Le malaise que ces paroles susciteraient chez le roi est représenté par la figure rythmique agitée répétée par les flûtes, cette fois sans la tendresse des violes de gambe, et qui se répercute lorsque la voix se tait.
Sans interruption, le chœur prend la voix du sage pour chanter "c'est une loi éternelle que l'homme doit mourir" (Ecclésiastique 14, 17). Le contrepoint complexe tissé par le chœur devient de plus en plus dense, privé encore du timbre des altos et des flûtes. Comme si elle essayait de sortir de cette toile oppressante, l'âme, dont la voix est prise par la soprano, présente sa supplication angoissée avec les mots "Oui, oui, viens Seigneur Jésus" (Apocalypse 22, 20). Avec eux, la tendresse des altos revient, mais de justesse, car le chœur oppressant est répété encore et encore, comme s'il enfermait l'âme dans la peur de la mort ("l'homme doit mourir"). Le chœur et les instruments en sourdine, dans un geste dramatique brillant, la soprano chante une mélodie en chute libre sur la basse continue, terminant par les mots "viens, Seigneur Jésus" dans un murmure et sans aucun accompagnement.
La voix du Christ
Face à ce cri de l'âme, s'ouvre le bloc lumineux du Nouveau Testament. En premier lieu, le haut lieu rappelle les paroles du Christ à la mort pour que l'âme les fasse siennes : "Père, entre tes mains je remets mon esprit" (Lucas 23, 46). C'est une mélodie sereine, accompagnée seulement par la basse continue, comme l'était la soprano à la fin du numéro précédent, qui chante aussi avec espoir "Toi, le Dieu fidèle, tu me délivreras" (Psaume 31, 6).
Les attachantes violes de gambe reviennent lorsque la basse apparaît, apportant la même "vox Christi", qui console elle-même l'âme en chantant "Aujourd'hui tu seras avec moi dans le paradis" (Luc 23,43). Comme il le fera plus tard dans la Passion selon Matthieu, la musicalisation du Christ en basse accompagnée par les cordes offre une représentation qui synthétise brillamment la puissance divine du Christ avec la tendresse de son humanité.
Comme c'est typiquement le cas dans les premières cantates, lorsque la basse répète son intervention, elle le fait sur une mélodie de choral, chantée par l'alto et accompagnée par les violes de gambe. Le choral met en musique un court verset écrit par Luther sur le cantique de Zacharie "Maintenant tu peux laisser ton serviteur partir en paix".

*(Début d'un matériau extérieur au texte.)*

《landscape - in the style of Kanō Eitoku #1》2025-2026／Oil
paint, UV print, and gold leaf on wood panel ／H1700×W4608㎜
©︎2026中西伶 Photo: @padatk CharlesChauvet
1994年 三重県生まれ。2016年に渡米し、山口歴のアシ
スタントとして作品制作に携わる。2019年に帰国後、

Le numéro se termine par ce choral flottant sur un riche contrepoint élaboré par les deux altos du continuo, comme pour savourer cette certitude de paix et de joie qui demeure dans l'âme après tout ce qui a été vécu dans cet acte.

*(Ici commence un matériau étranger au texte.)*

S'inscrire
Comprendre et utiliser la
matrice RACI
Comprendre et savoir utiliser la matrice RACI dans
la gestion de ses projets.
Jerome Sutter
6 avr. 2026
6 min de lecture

Enfin, nous devons offrir au Dieu qui nous a rachetés du péché et qui a transformé notre angoisse face à la mort en espérance, les remerciements et les louanges qu'il mérite. À cette fin, les flûtes à bec reviennent pour accompagner le chœur et l'ensemble instrumental dans une glorification du Père, du Fils et du Saint-Esprit, toujours avec le rythme dansant de la gavotte, soulignant la joie et la force que le croyant reçoit de sa foi. Et comme cette force vient de Jésus-Christ, ce chœur final débouche sur une fugue pleine de vie et de mouvement, qui se termine par les paroles liturgiques "Par Jésus-Christ, Amen".

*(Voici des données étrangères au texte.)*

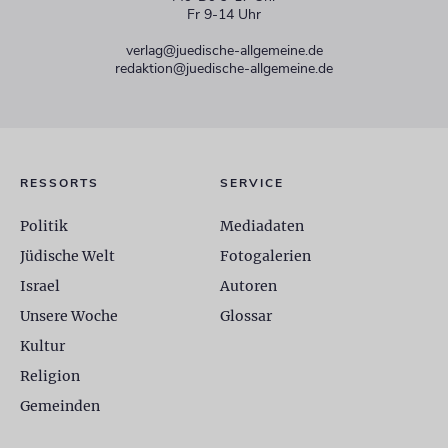
Fr 9-14 Uhr
verlag@juedische-allgemeine.de
redaktion@juedische-allgemeine.de
RESSORTS
SERVICE
Politik
Mediadaten
Jüdische Welt
Fotogalerien
Israel
Autoren
Unsere Woche
Glossar
Kultur
Religion
Gemeinden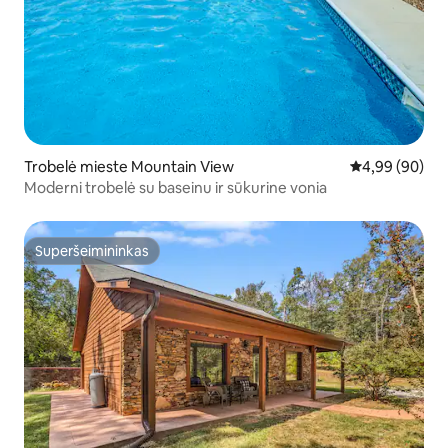
Trobelė mieste Mountain View
Vidutinis įvert
4,99 (90)
Moderni trobelė su baseinu ir sūkurine vonia
Superšeimininkas
Superšeimininkas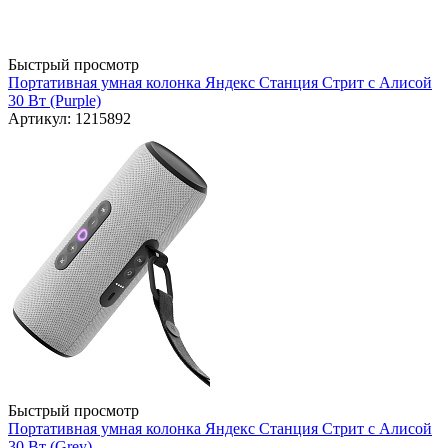
Быстрый просмотр
Портативная умная колонка Яндекс Станция Стрит с Алисой
30 Вт (Purple)
Артикул: 1215892
Быстрый просмотр
Портативная умная колонка Яндекс Станция Стрит с Алисой
30 Вт (Grey)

La fin surprenante de ce chœur n'est pas révélée ici, afin que chaque auditeur puisse la découvrir par lui-même. Pour ce faire, on peut utiliser un bon enregistrement de l'ensemble russe "Bach-Consort", où, en plus d'écouter cette merveilleuse cantate, il est possible de suivre visuellement les interventions des différentes voix et instruments.